Health

How Much Energy Does Thinking to Take? 2023

After a long day of work or study, your brain may feel exhausted. Is mental athletics more energy-intensive than watching TV?
Our brain’s nerve cells are the key to answering this question. ATP, made from sugar and oxygen, powers our brain cells.

Oxygen is easier than sugar to track brain energy consumption.

Despite weighing only 2%, the brain consumes 20% of the body’s oxygen.

An average adult uses 0.3 kilowatt hours (kWh) per day, more than 100 times the average smartphone. It’s 260 calories or 1,088 kilojoules (kJ) each day (an average adult consumes 8,700 kJ).

What’s our proof?

British researcher David Attwell and colleagues evaluated oxygen consumption in rat brain slices in 2012.

They found that 25% of energy is required for housekeeping, including cell wall upkeep, and 75% for information processing, like computing and neural signal transmission.

We can track oxygen since brain activity requires more oxygen, but we can’t monitor brain energy usage in people.

A capnography gadget measures CO2 levels in a tube to track our bodies’ oxygen use. Non-invasive, this requires masks.
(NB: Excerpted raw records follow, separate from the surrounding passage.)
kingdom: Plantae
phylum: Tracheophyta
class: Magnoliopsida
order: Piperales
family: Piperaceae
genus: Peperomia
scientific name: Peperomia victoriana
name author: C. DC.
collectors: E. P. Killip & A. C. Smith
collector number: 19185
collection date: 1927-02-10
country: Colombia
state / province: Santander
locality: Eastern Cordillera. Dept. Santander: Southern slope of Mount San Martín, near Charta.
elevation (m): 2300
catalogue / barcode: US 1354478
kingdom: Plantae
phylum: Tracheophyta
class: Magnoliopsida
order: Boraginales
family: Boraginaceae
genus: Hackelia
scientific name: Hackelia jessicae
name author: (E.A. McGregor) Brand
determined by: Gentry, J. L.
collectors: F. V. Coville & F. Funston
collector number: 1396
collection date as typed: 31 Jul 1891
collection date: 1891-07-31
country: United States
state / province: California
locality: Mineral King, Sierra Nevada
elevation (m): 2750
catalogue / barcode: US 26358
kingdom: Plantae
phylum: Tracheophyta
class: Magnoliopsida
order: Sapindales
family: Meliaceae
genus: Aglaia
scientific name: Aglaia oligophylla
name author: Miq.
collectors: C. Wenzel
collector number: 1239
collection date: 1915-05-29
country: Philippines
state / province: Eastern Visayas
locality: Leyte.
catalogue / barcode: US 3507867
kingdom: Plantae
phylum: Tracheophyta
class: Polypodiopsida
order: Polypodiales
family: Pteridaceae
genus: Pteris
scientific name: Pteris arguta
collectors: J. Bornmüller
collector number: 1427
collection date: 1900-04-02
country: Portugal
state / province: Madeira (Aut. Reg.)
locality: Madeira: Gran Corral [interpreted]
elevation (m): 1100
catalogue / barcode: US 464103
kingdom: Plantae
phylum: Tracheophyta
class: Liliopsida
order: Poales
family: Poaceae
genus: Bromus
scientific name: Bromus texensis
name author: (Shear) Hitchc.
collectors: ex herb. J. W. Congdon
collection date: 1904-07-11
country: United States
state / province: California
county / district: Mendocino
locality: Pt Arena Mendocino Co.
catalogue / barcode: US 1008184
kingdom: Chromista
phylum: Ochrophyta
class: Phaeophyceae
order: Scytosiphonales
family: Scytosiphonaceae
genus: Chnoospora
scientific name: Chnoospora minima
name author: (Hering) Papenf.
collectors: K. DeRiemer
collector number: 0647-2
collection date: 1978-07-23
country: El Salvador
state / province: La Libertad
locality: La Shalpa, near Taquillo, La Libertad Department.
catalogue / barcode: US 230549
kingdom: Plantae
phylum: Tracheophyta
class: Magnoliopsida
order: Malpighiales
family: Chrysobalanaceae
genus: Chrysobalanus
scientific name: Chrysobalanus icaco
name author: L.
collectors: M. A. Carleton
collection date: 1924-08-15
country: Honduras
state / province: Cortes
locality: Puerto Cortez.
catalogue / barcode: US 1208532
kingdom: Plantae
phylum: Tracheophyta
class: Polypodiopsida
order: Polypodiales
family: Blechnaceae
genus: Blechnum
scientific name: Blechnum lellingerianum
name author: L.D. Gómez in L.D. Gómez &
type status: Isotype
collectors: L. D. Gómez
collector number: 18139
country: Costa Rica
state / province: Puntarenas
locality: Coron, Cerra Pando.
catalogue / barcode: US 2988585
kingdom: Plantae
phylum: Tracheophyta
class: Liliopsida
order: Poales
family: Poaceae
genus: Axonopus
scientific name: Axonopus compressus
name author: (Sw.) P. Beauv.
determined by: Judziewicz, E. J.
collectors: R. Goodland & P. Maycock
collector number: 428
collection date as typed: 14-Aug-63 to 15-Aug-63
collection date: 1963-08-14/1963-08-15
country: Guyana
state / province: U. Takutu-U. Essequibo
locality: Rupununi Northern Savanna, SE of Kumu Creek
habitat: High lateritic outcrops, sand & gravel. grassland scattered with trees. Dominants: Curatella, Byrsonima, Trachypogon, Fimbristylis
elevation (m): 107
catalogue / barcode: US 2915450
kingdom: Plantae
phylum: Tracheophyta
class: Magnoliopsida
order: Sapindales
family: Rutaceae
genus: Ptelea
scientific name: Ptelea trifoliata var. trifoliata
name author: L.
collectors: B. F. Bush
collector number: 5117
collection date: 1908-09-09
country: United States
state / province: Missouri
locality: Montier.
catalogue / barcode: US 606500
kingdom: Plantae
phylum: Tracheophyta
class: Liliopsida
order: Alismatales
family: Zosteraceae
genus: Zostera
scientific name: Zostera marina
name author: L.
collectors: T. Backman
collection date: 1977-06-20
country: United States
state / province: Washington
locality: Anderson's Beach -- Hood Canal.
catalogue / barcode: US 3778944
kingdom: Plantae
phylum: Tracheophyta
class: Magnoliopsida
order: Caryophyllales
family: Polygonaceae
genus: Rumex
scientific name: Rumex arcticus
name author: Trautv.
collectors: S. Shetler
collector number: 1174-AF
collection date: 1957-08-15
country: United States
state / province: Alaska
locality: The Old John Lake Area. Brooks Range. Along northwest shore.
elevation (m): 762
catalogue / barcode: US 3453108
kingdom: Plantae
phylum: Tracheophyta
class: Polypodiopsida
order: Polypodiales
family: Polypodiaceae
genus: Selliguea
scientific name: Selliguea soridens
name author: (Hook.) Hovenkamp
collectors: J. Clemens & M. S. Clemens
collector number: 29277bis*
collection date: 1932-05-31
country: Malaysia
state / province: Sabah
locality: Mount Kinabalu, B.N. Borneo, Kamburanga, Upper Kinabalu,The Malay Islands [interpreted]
Challenges require extra oxygen for our brains. It’s engineering/pexels

Mental load—such as mental arithmetic, reasoning, or multitasking—is associated to increased oxygen demand (measured by co2 emission).

The increased oxygen use may be attributed to the body reacting to an emotional, stressful event rather than cognitive activity.

Is brain oxygen use measurable?

It’s complex. Brain activity increases blood oxygenation. Region-specific oxygen-rich blood may be directed to activated neurons with micrometre precision.

MRI, a radiation-free technology, may assess brain activity indirectly by weakly attracting blood and oxygen to magnetic fields.

Unfortunately, MRI cannot tell us how much brain energy different mental processes use. MRIs can only measure relative brain activity and energy usage.

However, since our brain is continuously active, it needs energy. We process lots of information even in idle-mind conditions.

We don’t spend our days in a dark floating tank, so sensory input is constant.

Second, even while we’re doing nothing, we’ll think about the past and future.

Last, our emotions—even small ones like tranquility or uncertainty—are brain products and require energy.

Brain activity rises how much?

Pay attention. MRI studies suggest that actively studying moving things boosts visual cortical activity by 1%.

The visual cortex, which makes sense of what we see, is only 18% of the brain’s occipital lobe.

Visual information reduces auditory activity, so we use less energy processing sounds. Auditory processing reduces visual processing activity.

The whole-brain cost of visual attention is presumably mitigated by auditory processing savings.

Focusing on diverse activities makes our brain trade-offs. shutterstock
In conclusion, mental activity increases energy use. The increase is small, region-specific, and generally countered by energy decreases elsewhere.

Why do we tire after mental exertion?

It’s probably mental tension. Complex mental tasks are emotional and activate our sympathetic nervous system, causing mental and physical tiredness.

The good news is that mental activity doesn’t sap brain energy. However, pace yourself to avoid mental overload, tension, and tiredness.